**AIM OF THE EXERCISE**
With the records below as your source, retype each line exactly from the top down to the line that contains "left hip: (38, 416)", and include that line.

**DATA FOR PROCESSING**
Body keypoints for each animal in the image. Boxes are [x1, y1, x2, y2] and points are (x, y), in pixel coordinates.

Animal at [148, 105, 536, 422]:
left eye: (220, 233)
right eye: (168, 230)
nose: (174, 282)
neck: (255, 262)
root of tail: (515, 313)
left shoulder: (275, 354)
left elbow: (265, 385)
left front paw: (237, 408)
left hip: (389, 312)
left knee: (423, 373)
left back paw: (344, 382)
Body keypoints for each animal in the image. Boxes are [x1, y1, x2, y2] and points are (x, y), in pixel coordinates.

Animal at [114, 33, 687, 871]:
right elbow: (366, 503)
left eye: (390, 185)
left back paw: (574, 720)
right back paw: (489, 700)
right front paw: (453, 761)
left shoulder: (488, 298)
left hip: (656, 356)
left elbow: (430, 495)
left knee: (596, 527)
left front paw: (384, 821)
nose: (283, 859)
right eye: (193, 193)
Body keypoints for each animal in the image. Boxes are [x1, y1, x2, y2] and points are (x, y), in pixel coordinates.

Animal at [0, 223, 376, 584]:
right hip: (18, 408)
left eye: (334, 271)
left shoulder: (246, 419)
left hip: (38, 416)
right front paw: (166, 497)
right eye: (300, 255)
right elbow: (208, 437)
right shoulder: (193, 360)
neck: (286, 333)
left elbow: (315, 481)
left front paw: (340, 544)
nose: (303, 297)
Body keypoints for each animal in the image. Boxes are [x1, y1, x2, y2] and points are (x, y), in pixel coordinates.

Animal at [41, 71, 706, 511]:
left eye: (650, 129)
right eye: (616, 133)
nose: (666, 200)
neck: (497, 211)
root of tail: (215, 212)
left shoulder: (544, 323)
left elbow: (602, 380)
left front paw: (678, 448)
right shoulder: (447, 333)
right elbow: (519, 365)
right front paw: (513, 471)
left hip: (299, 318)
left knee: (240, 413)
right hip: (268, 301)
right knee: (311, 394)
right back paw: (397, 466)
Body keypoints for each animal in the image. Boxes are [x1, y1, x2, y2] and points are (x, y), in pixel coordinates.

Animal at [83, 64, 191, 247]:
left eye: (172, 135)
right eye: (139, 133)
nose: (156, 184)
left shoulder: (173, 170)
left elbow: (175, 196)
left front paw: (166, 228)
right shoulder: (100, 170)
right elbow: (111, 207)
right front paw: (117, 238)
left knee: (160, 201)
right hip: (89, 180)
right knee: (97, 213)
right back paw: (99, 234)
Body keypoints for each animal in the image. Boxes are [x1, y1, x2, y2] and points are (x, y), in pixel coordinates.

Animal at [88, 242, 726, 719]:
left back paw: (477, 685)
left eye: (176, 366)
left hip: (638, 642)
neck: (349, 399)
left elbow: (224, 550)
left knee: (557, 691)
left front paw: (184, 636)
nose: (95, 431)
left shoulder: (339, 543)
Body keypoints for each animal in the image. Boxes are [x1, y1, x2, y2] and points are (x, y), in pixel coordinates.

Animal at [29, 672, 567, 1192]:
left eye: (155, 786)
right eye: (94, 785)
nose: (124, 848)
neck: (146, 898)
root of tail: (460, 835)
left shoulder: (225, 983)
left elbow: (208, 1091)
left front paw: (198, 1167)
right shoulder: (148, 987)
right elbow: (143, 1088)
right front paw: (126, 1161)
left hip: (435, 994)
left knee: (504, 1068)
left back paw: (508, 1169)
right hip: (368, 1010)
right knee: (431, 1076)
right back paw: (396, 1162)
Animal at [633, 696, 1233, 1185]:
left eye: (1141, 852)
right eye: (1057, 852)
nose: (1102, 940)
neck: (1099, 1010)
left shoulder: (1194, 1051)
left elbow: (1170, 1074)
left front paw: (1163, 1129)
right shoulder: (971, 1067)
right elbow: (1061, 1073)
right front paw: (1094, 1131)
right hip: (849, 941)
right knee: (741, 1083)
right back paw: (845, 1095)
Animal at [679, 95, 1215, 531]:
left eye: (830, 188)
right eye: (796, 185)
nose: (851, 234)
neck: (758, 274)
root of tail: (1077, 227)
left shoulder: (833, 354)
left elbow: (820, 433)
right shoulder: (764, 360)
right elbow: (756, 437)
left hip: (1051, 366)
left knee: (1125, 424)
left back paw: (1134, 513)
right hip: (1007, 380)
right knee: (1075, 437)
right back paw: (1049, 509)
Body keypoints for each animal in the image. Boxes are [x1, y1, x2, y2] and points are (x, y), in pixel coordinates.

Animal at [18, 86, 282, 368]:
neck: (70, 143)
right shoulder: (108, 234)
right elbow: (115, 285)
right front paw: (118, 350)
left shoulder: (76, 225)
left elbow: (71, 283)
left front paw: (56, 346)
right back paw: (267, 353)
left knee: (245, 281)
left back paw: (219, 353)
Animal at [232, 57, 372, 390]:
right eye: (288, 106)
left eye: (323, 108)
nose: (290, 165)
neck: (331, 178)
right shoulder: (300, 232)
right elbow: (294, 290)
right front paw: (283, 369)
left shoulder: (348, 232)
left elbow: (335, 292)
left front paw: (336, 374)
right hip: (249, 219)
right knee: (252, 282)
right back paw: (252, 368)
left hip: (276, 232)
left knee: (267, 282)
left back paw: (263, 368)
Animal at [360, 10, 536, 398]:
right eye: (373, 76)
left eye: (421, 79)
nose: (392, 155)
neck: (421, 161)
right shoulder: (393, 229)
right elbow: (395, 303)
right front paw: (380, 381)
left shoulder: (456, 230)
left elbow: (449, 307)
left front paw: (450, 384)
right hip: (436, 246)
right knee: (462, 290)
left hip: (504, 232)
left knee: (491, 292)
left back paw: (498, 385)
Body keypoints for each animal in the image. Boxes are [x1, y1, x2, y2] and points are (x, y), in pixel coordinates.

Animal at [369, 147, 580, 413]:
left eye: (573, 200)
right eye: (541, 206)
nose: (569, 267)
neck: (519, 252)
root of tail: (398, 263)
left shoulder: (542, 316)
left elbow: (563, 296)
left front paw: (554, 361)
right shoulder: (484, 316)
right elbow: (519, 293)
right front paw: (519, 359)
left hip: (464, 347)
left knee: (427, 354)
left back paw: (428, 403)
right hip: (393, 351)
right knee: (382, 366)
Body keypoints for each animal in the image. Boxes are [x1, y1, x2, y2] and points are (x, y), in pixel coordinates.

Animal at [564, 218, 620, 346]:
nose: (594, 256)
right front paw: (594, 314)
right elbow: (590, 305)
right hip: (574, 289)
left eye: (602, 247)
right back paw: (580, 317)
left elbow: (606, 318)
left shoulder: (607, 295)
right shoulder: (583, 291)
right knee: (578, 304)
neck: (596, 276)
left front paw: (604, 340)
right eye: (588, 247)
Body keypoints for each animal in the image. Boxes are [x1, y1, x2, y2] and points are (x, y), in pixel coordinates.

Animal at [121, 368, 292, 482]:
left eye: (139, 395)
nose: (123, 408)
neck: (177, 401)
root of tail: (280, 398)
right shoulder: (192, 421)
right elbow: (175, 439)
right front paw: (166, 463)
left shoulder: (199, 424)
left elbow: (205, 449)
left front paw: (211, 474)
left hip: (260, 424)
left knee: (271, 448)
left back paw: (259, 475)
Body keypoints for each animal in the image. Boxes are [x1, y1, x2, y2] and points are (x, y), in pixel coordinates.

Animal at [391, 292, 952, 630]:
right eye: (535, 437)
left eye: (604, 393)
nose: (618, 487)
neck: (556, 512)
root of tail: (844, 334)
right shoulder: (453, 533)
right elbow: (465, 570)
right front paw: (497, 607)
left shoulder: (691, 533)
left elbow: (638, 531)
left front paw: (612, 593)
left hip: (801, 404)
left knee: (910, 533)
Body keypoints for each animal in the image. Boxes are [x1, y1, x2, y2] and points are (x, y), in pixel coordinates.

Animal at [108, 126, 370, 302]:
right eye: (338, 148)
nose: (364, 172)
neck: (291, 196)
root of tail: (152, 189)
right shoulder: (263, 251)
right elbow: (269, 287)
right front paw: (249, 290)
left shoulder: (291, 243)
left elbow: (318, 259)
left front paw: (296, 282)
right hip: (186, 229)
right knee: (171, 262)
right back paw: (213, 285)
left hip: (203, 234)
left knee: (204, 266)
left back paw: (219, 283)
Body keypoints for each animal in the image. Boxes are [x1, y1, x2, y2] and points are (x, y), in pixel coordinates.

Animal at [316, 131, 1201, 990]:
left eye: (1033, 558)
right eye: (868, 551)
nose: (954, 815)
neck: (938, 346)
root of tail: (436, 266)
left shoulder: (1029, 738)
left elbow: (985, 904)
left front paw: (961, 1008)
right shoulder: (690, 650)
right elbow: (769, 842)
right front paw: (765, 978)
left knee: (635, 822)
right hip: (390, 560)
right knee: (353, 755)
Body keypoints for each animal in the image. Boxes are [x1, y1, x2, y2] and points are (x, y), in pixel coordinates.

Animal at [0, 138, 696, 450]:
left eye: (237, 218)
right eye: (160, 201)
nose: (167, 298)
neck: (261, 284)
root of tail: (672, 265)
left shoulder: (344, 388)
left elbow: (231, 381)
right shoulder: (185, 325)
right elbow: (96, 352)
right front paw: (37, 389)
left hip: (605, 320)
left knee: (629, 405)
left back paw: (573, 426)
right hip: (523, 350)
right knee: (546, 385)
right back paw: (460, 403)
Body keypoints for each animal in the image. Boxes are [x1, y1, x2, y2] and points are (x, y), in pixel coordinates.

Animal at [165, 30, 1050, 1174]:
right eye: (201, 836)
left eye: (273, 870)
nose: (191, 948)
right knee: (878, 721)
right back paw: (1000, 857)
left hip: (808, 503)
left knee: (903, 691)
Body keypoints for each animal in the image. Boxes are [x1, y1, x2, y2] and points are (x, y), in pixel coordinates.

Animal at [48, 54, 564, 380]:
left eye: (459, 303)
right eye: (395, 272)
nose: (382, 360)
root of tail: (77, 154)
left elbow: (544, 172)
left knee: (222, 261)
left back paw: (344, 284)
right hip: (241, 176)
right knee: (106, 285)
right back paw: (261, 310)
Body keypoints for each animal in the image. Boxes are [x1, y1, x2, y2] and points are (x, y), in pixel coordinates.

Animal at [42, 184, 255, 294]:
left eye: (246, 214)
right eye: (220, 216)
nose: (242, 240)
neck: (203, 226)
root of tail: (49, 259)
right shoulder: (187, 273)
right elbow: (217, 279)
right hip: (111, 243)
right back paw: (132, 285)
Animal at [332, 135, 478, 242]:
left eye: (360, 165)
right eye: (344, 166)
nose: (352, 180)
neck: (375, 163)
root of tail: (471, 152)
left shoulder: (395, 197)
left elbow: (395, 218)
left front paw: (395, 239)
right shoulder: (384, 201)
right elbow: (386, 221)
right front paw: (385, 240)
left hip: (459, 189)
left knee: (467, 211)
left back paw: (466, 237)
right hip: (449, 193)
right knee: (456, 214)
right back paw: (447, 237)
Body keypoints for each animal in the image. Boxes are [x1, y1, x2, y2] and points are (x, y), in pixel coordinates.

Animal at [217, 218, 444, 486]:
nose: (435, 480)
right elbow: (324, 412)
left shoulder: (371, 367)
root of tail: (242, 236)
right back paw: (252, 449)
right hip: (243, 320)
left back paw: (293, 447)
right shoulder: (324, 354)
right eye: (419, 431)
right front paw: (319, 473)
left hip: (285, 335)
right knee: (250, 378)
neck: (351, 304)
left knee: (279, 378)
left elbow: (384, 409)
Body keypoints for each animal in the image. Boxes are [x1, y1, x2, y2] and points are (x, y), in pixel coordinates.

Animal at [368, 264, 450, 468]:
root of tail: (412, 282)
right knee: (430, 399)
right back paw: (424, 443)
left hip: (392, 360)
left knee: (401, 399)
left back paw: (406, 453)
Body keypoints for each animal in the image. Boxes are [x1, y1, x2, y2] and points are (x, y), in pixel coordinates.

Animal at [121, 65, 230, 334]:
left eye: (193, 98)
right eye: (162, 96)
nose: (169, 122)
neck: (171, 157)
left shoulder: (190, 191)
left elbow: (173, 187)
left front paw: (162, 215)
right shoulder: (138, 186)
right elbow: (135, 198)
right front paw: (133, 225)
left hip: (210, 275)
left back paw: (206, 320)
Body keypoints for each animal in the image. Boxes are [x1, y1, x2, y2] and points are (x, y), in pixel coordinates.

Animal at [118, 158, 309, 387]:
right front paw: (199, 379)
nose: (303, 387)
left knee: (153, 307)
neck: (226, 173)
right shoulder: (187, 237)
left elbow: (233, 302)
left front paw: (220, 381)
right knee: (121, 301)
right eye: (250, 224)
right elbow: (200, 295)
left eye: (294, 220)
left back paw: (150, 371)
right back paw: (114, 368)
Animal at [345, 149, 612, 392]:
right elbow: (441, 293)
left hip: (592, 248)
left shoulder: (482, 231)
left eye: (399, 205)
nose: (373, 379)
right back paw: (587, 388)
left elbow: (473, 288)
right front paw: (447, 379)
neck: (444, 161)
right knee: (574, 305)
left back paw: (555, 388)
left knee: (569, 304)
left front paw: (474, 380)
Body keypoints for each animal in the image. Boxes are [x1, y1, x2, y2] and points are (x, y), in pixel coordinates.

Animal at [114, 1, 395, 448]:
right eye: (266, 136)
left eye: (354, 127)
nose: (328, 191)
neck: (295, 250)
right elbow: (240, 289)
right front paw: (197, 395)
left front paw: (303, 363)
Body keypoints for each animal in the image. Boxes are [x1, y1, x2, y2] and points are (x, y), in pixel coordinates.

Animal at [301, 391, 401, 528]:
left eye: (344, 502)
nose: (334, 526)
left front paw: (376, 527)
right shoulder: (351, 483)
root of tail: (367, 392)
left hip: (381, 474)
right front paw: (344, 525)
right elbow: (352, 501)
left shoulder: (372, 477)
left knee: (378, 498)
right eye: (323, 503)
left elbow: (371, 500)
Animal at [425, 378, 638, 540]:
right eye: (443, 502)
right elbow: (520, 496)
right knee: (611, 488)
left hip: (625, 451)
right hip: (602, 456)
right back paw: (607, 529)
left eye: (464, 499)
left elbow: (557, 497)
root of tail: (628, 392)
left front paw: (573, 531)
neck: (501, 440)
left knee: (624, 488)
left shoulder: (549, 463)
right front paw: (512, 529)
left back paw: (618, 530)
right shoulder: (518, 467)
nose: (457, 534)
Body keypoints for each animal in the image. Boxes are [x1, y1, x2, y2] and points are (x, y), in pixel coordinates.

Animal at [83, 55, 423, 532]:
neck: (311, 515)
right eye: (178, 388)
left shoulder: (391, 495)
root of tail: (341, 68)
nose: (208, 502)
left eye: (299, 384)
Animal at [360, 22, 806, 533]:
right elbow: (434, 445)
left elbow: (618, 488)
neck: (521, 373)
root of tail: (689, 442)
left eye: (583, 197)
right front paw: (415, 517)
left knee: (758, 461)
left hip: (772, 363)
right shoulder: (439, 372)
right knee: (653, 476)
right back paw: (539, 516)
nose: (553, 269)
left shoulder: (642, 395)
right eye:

**OUTPUT FOR THIS EXERCISE**
Body keypoints for each animal in the image. Boxes are [x1, y1, x2, y2] and points are (x, y), in pixel coordinates.

Animal at [148, 105, 536, 422]:
left eye: (220, 233)
right eye: (168, 230)
nose: (174, 282)
neck: (255, 262)
root of tail: (515, 313)
left shoulder: (275, 354)
left elbow: (265, 385)
left front paw: (237, 408)
left hip: (389, 312)
left knee: (423, 373)
left back paw: (344, 382)
Body keypoints for each animal in the image. Boxes are [x1, y1, x2, y2] and points are (x, y), in pixel coordinates.

Animal at [114, 33, 687, 871]:
right elbow: (366, 503)
left eye: (390, 185)
left back paw: (574, 720)
right back paw: (489, 700)
right front paw: (453, 761)
left shoulder: (488, 298)
left hip: (656, 356)
left elbow: (430, 495)
left knee: (596, 527)
left front paw: (384, 821)
nose: (283, 859)
right eye: (193, 193)
Body keypoints for each animal in the image. Boxes are [x1, y1, x2, y2] and points are (x, y), in pixel coordinates.

Animal at [0, 223, 376, 584]:
right hip: (18, 408)
left eye: (334, 271)
left shoulder: (246, 419)
left hip: (38, 416)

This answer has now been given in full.